Monday, Aug. 20, 1951

Rifle Rivalry

Some 200 hand-picked Allied officers (and a Yugoslav) watched intently one day last week on Salisbury Plain as Britain demonstrated her prize new .280-cal. rifle. More than simple curiosity was involved: this is the weapon with which Britain hopes to equip not only her own infantrymen (who have been using the bolt-action, single-shot .303-cal. Lee-Enfield since the South African War), but all the North Atlantic Treaty nations. Disagreement over it caused a hitch at the recent small-arms conference in Washington, where Britain's Defense Minister Emanuel Shinwell argued for the .280.

The .280 proved to be an odd-looking, straight-stocked, semi-automatic (i.e., one shot for each trigger pull), weighing 8 Ibs. and equipped with an optical sight. On the firing range it seemed fairly impressive: it rattled off 84 rounds per minute, ripped steel helmets at 600 yards and punched through 46 inches of planking at 100 yards. The .280 has a 20-round clip; the .30-cal. U.S. Garand only an 8-round clip. But the .280 has less punch and less range than the heftier Garand or the Russian Tokarev (caliber .299994) rifle--and given the new Garand 20-shot clip, it has no higher a rate of fire.

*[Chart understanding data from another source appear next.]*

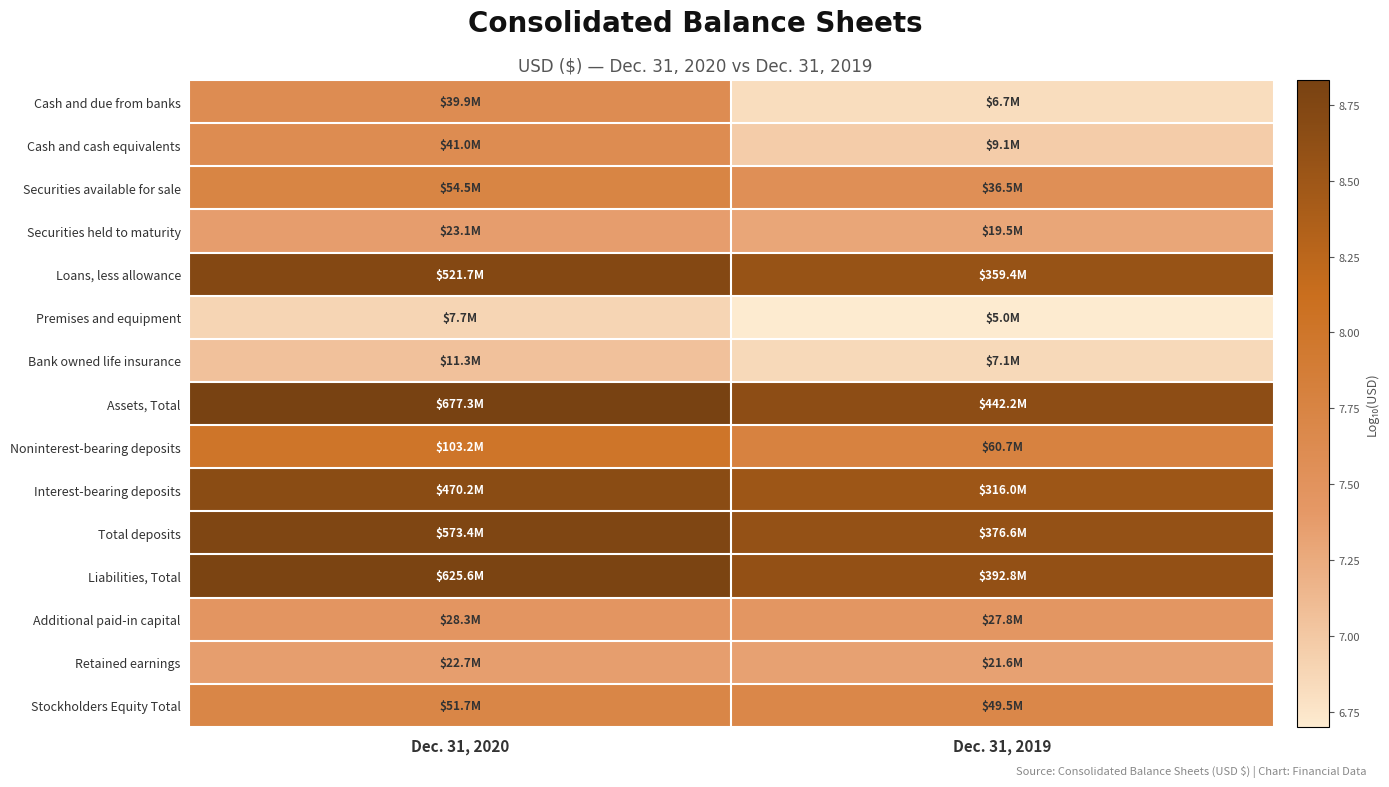

At which category is the sum across all series the highest?

Dec. 31, 2020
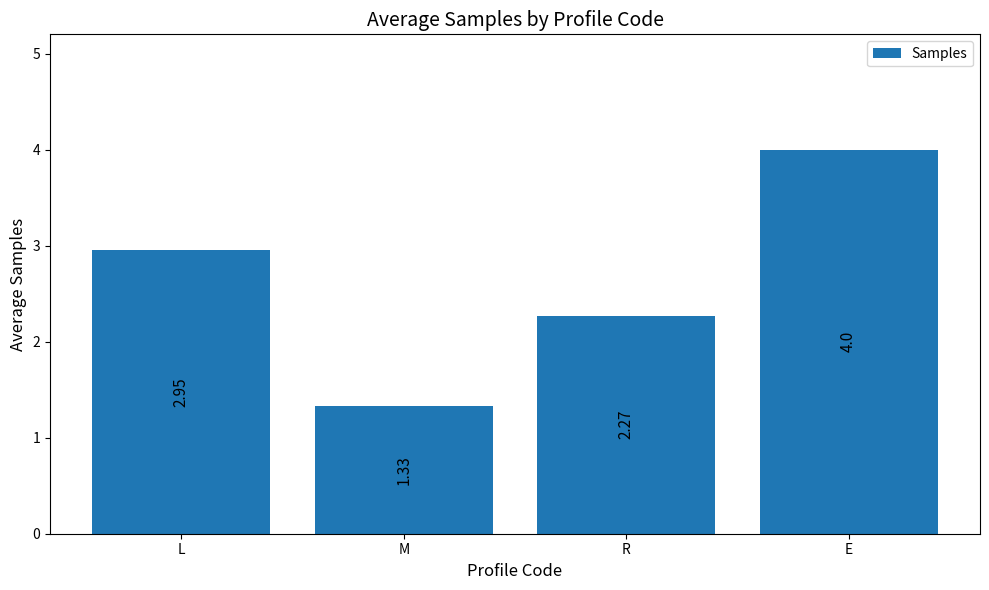

What is the sum of all values?

10.6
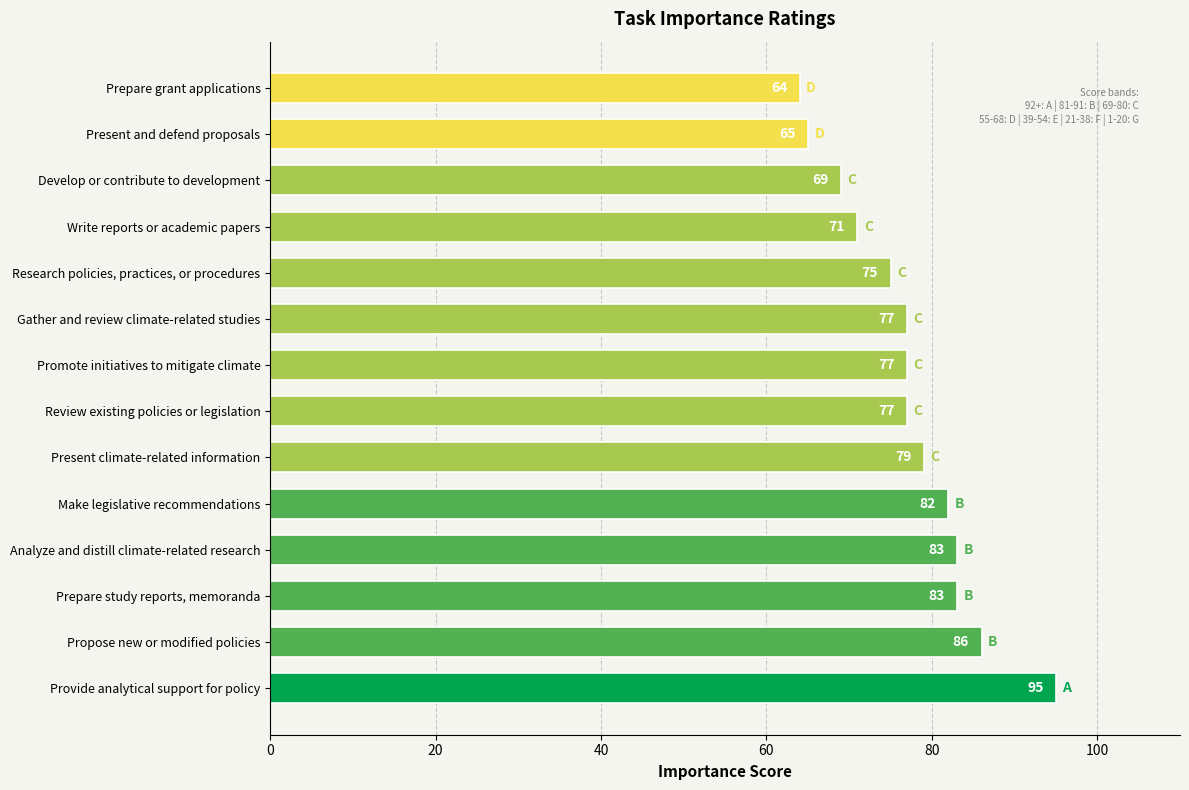

What is the greatest value displayed?

95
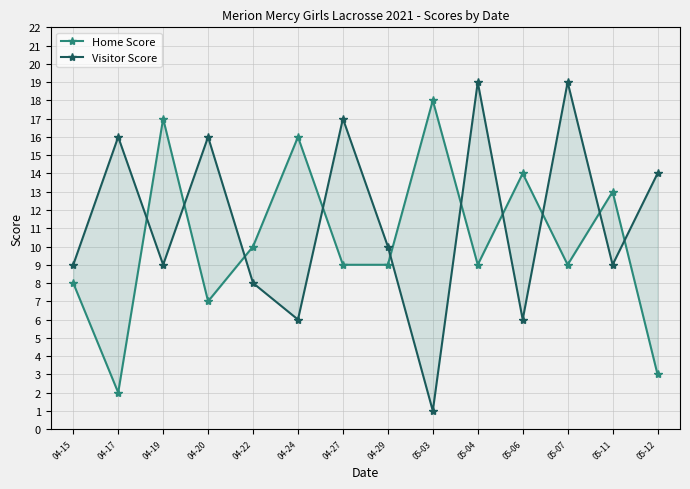

True or false: Visitor Score and Home Score cross at least once.

True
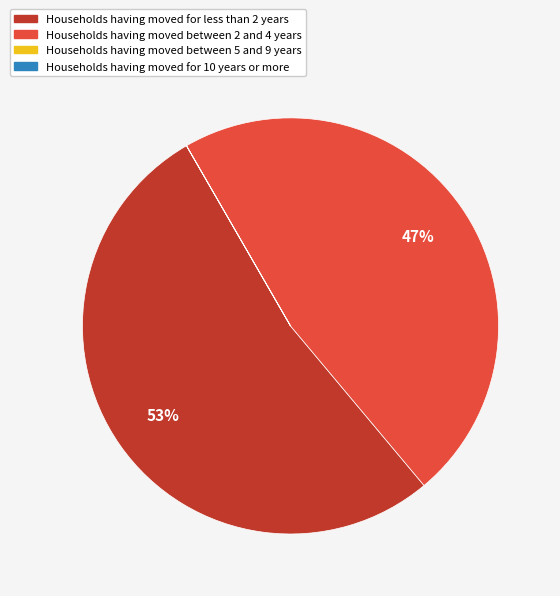

To the nearest percent, what percentage of the pie is Households having moved for less than 2 years?

53%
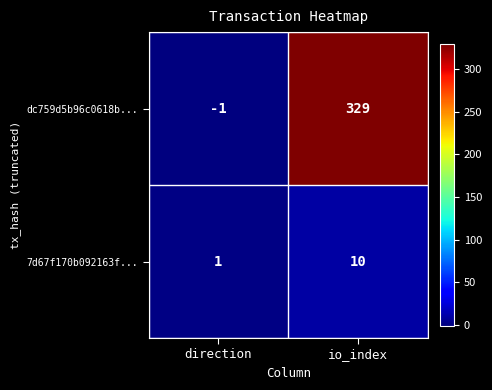

Count the number of categories in the chart.

2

The .280 had been tried out before, in 1950 tests at Fort Benning, Ga. by a joint U.S.-Canadian-U.K. board, and failed to carry the day. The U.S. didn't like the lighter-powered bullet or the optical sight. Growled one critic: "Send an infantryman off on a foggy morning through wet brush or grass, and then let him try to get accurate fire with a wet, fogged-up sight." Another objection, and a big one, is that other NATO nations use rifles of heavier than .28-cal. (some being supplied by the U.S., free). To switch to a new caliber, retool the plants (in the U.S.) and equip whole armies with the British piece, would cost billions of dollars and years of time, not to mention scrapping huge stocks of .30-cal. rifles and ammunition.

At the Fort Benning tests, the U.S. demonstrated its own new .30-cal. T-25, a 7 1/2-pound rifle with a 20-round clip which can be fired automatically or single shot, and theoretically is capable of firing 750 rounds per minute. Almost everybody but the British went away thinking the new U.S. rifle was the No. 1 choice for NATO. British military men are still giving the impression that Britain will adopt the .280 regardless of NATO, but they have agreed to postpone going into production.